Doing your best for the rest

Amber Nicole Myers

Lucky stars have just seared my shoulders and made my hair frizzy again. In one of my last classes at Kent State, a teacher gave me a break when I got depressed thinking I was in too much of a point deficit to get an A.

You see, I intended to write this to tell you about the smoky mirror that is college. To implore you to get out from the mental concrete walls. To ask you to get to know your professors for the sake of getting to know your professors. To say that they can be part of your support group. To tell you that they’re not just your “references.” To make us remember that they’re people too, who came in just as bright-eyed and bushy-tailed as we once did. To have you want to discontinue this relationship of being strangers with them. And most importantly, to stop the cycle of poor social and mental education that is caused by dubbing the whole system a hellhole and running like crazy with what you did get out of it.

College may be about developing mentality. One that works for the most people, in the best possible way. So when I got to the Showcase for Haiti relief benefit, the topic in my mind really changed to thinking of a world tied together.

At first I was disturbed that everyone around me was so dressed up. But underneath all that, wasn’t there someone who was all dressed up? Someone who was hurting? Someone who focused on getting it together to represent the spirit of picking up and doing the best we can?

Wasn’t I just the one who was planning to get some bright peacock-colored, non-toxic makeup to hide how I felt about college making me look like shit?

In the introduction, a few lines were read off of paper. I thought, “Why weren’t they memorized and intensified?” I asked myself why I was thinking like that, when they were doing what they could. When we are all busy and tired.

A beautiful Asian girl came on to sing and my heart started sinking. My unknown relatives were in Thailand when the tsunami hit. She was so polka-dotted and wonderful looking and sounding, too. I wanted to be that. Then my heart dipped a bit more because I knew that tragedy was denying ourselves of ourselves.

But I had started fighting depression much earlier in the day, the depression that started way too long ago. So I started to enjoy the show. Thinking that positives are gold. Pure gold. Like when you look at the sun. Can you keep that beautiful light in your eyes? No. But if you were a plant, wouldn’t you have grown from it?

Jen came on. Jennifer Cline as part of Motion Sickness. She was the one I came for. I love her and I’ve only just begun having golden moments with her. I remember her practicing to me in an untouched patch of grass on campus. She was the screamer. And a real mom as a matter of fact, because she takes care of people’s energies just by being herself.

The entire Haiti benefit was so fun. Irreplaceable. It made me want to entertain, inspire and motivate people just like they all did. It helped me remember that life without passion isn’t like what life should be! So be a composer of your life, and soon!

There is a bench outside of Satterfield that says you can’t be who you should be until you’re who you can be. There is at least one bird on every roof corner singing on Franklin Avenue. There are people who “release the good,” just like Little Nicky, every day!

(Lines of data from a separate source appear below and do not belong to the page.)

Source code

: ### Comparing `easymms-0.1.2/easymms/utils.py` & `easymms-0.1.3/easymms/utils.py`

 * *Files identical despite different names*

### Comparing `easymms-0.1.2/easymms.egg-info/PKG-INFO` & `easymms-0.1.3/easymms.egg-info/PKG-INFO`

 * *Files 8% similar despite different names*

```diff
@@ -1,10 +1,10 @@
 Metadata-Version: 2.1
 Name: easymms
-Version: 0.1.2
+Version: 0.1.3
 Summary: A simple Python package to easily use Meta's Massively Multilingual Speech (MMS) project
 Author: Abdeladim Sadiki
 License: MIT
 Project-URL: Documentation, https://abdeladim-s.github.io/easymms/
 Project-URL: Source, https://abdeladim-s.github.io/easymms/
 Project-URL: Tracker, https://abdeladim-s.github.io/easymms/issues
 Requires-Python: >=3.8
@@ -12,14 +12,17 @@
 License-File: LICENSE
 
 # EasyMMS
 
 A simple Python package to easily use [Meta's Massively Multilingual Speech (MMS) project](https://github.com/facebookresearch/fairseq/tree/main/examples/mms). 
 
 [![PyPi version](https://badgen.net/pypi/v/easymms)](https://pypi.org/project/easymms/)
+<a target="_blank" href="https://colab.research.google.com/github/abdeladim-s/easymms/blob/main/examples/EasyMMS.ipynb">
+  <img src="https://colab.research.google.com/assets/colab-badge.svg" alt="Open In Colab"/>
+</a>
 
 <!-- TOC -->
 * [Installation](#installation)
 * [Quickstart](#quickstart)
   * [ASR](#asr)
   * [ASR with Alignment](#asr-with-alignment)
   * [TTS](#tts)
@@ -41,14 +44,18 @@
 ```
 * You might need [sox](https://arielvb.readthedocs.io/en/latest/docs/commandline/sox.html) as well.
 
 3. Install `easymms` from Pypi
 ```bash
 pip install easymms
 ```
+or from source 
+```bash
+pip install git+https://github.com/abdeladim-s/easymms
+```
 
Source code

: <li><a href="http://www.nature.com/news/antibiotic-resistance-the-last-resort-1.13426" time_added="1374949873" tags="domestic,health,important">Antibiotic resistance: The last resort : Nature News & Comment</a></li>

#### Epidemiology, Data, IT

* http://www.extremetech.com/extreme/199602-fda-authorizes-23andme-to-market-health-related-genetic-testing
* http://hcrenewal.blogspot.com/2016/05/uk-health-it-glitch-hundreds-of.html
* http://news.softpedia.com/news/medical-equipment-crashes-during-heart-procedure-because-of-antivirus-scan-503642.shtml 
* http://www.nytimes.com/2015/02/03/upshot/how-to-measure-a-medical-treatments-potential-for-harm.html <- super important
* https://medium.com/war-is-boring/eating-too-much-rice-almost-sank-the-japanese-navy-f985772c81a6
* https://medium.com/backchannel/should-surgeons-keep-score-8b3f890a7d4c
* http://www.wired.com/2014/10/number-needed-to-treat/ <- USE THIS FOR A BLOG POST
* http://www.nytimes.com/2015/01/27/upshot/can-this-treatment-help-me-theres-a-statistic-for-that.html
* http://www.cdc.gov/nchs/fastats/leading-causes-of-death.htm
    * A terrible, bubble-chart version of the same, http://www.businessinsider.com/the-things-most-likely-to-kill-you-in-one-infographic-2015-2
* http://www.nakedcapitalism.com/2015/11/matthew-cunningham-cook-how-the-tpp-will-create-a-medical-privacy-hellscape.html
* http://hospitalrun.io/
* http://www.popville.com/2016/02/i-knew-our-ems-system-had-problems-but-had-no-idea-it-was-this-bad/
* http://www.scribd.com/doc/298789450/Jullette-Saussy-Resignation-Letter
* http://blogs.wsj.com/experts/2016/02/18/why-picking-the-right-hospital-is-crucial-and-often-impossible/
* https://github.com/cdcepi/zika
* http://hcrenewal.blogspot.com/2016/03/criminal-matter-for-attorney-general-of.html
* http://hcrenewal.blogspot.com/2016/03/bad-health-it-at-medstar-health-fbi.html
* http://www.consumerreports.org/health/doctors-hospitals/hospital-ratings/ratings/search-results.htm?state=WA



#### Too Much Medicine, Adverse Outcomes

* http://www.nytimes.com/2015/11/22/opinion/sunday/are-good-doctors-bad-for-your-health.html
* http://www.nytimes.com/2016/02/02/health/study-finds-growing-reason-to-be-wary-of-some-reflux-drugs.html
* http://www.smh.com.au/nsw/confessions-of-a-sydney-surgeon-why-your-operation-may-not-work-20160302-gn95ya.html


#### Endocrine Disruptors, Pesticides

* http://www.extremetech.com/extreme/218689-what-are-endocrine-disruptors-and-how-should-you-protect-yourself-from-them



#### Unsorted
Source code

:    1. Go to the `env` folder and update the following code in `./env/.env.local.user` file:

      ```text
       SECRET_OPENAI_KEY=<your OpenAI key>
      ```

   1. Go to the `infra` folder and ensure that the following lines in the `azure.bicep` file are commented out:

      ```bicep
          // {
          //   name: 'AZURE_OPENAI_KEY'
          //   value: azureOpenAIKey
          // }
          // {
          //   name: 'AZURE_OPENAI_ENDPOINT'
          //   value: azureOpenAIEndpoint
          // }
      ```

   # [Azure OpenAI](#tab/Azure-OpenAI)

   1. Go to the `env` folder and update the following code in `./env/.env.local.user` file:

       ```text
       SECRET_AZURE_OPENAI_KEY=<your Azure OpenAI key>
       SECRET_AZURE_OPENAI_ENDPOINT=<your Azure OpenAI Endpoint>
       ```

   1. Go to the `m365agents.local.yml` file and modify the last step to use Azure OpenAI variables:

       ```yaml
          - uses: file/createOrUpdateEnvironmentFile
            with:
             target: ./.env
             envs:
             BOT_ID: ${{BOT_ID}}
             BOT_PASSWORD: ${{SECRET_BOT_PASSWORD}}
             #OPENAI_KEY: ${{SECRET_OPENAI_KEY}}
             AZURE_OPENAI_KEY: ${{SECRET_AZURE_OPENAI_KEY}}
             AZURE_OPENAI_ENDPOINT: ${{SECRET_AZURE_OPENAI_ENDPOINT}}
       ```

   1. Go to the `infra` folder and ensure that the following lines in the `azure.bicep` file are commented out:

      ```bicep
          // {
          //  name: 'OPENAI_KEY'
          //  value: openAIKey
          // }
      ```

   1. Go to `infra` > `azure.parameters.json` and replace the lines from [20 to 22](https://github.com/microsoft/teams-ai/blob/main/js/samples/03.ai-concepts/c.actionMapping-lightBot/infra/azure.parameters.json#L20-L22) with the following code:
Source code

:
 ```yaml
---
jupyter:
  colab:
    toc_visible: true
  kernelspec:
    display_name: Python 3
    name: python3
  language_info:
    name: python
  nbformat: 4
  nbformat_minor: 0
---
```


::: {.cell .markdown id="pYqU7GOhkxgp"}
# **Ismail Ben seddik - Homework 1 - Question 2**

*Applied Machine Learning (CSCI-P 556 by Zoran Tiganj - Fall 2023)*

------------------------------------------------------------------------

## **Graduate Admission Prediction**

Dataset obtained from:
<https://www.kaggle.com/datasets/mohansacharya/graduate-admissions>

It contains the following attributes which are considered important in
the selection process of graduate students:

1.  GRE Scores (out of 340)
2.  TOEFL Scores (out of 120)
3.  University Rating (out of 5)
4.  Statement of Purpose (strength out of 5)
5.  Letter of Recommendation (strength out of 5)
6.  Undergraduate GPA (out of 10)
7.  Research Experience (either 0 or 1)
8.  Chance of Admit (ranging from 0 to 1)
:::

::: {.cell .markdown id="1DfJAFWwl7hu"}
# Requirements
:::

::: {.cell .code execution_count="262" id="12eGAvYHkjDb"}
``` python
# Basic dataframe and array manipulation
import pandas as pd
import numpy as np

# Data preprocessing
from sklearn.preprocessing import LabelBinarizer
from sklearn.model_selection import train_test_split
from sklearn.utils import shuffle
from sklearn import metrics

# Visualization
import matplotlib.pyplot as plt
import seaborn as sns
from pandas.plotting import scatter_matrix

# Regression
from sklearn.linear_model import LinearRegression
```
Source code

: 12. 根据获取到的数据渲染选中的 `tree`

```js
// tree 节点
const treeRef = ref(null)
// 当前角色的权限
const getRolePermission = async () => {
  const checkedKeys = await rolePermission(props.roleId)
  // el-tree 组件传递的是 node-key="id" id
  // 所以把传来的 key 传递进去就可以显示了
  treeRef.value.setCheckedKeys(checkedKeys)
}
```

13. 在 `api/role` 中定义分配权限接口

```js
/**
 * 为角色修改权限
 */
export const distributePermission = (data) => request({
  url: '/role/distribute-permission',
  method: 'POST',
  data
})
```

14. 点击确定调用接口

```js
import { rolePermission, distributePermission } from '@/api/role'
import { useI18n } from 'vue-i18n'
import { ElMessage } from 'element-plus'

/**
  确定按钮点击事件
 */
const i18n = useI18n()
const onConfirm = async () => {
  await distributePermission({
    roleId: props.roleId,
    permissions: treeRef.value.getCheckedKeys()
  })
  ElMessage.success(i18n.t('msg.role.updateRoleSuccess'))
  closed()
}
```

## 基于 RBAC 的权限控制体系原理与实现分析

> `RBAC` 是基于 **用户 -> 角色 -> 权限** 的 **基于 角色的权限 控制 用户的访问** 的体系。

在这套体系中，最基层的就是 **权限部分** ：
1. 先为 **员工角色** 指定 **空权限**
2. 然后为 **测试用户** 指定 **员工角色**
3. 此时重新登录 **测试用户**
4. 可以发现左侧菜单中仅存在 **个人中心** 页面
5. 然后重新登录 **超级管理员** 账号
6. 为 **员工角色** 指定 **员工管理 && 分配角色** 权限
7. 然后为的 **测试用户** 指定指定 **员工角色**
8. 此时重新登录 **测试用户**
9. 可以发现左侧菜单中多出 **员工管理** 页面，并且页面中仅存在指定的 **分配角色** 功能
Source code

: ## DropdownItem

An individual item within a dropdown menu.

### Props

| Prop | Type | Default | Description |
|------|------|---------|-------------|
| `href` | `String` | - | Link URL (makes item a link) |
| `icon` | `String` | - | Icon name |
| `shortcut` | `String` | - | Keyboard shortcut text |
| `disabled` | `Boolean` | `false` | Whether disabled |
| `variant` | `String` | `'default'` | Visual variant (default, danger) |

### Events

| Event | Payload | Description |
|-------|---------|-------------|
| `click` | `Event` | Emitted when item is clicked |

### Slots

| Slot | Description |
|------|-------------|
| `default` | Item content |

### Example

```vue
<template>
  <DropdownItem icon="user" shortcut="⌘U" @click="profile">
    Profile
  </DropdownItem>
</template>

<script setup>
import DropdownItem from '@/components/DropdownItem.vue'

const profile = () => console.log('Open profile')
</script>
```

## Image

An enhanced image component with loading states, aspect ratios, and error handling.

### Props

Advocates of Culture and Knowledge are one amazing group on campus. And a new one at that! Growing quickly like a seed! I wish it for all student groups on campus, whatever suits you. It might be an environmental group, like the Sustainability Task Force, or something that’s preserving the dignity of poetic art forms, like going to the Wick Poetry Center. Anything is possible.

Me recovering and spreading my wings is possible. I have never been able to write about anything without others pouring out their souls around me. So thank you. This is the official beginning of my giant thank you list before I graduate.

Amber Nicole Myers is a senior conservation major and guest columnist for the Daily Kent Stater.